INSTRUCTIONS FOR THE TASK: Images should be omitted while the rest of the data is duplicated exactly.

Extracted data entries:

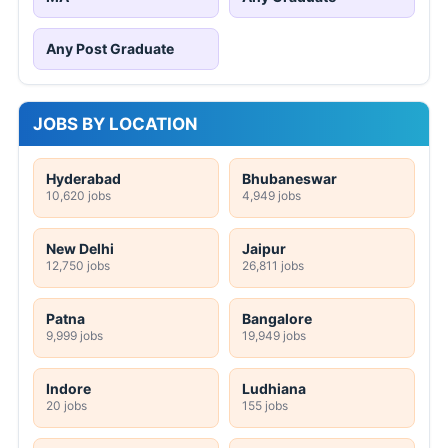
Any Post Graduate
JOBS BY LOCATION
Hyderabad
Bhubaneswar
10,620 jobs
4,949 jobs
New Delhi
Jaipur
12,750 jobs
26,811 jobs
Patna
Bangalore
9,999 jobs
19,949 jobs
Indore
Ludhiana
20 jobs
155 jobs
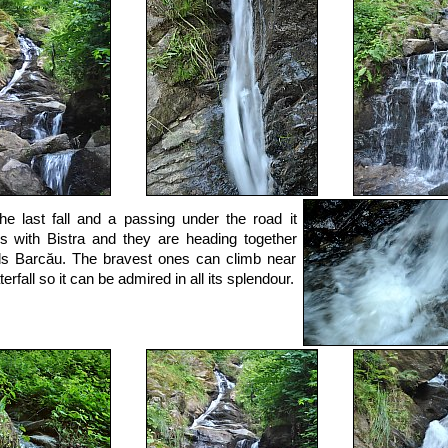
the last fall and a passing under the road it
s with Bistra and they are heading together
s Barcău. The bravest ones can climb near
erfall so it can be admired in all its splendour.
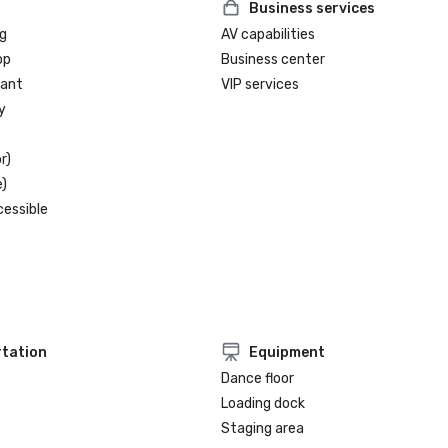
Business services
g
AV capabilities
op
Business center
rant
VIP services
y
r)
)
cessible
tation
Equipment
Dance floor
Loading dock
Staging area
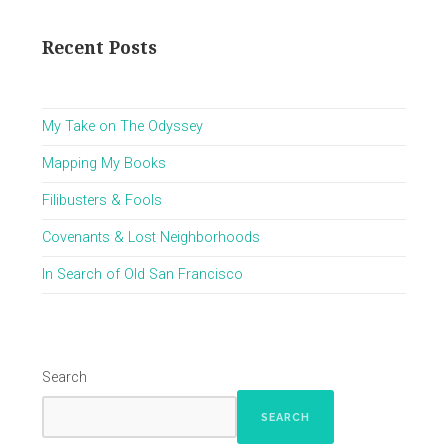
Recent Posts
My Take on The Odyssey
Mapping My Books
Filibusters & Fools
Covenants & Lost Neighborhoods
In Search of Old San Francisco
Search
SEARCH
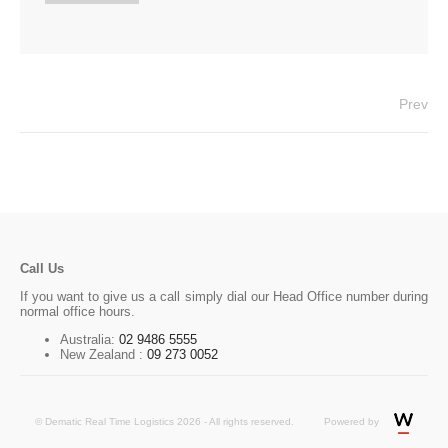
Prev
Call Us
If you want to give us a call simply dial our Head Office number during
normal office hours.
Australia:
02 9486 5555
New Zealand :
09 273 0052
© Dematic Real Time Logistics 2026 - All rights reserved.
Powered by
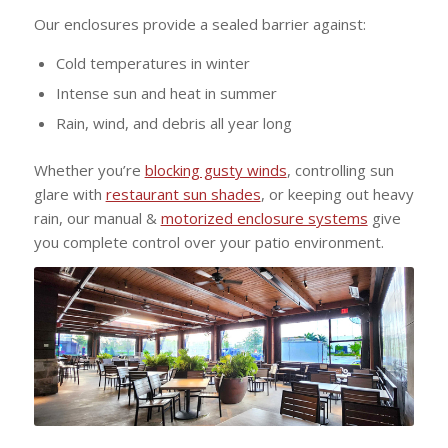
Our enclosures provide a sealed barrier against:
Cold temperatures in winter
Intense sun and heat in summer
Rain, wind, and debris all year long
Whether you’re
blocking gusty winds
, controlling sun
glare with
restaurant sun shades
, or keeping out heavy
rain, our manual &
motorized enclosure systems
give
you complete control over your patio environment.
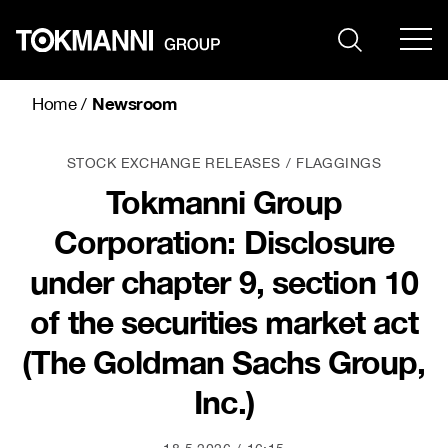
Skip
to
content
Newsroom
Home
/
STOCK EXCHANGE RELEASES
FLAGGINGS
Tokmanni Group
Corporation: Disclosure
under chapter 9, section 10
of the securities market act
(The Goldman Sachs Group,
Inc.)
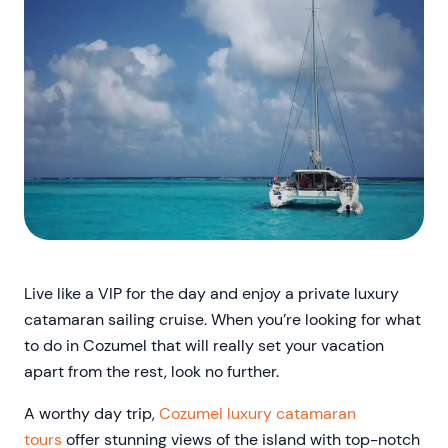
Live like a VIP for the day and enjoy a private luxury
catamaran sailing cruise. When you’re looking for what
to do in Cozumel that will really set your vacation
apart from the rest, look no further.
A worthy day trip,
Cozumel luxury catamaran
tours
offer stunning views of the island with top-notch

RESPONSE TO THIS EXERCISE:
Any Post Graduate
JOBS BY LOCATION
Hyderabad
Bhubaneswar
10,620 jobs
4,949 jobs
New Delhi
Jaipur
12,750 jobs
26,811 jobs
Patna
Bangalore
9,999 jobs
19,949 jobs
Indore
Ludhiana
20 jobs
155 jobs
the last fall and a passing under the road it
s with Bistra and they are heading together
s Barcău. The bravest ones can climb near
erfall so it can be admired in all its splendour.
Business services
g
AV capabilities
op
Business center
rant
VIP services
y
r)
)
cessible
tation
Equipment
Dance floor
Loading dock
Staging area
Recent Posts
My Take on The Odyssey
Mapping My Books
Filibusters & Fools
Covenants & Lost Neighborhoods
In Search of Old San Francisco
Search
SEARCH
Prev
Call Us
If you want to give us a call simply dial our Head Office number during
normal office hours.
Australia:
02 9486 5555
New Zealand :
09 273 0052
© Dematic Real Time Logistics 2026 - All rights reserved.
Powered by
Our enclosures provide a sealed barrier against:
Cold temperatures in winter
Intense sun and heat in summer
Rain, wind, and debris all year long
Whether you’re
blocking gusty winds
, controlling sun
glare with
restaurant sun shades
, or keeping out heavy
rain, our manual &
motorized enclosure systems
give
you complete control over your patio environment.
Skip
to
content
Newsroom
Home
/
STOCK EXCHANGE RELEASES
FLAGGINGS
Tokmanni Group
Corporation: Disclosure
under chapter 9, section 10
of the securities market act
(The Goldman Sachs Group,
Inc.)
Live like a VIP for the day and enjoy a private luxury
catamaran sailing cruise. When you’re looking for what
to do in Cozumel that will really set your vacation
apart from the rest, look no further.
A worthy day trip,
Cozumel luxury catamaran
tours
offer stunning views of the island with top-notch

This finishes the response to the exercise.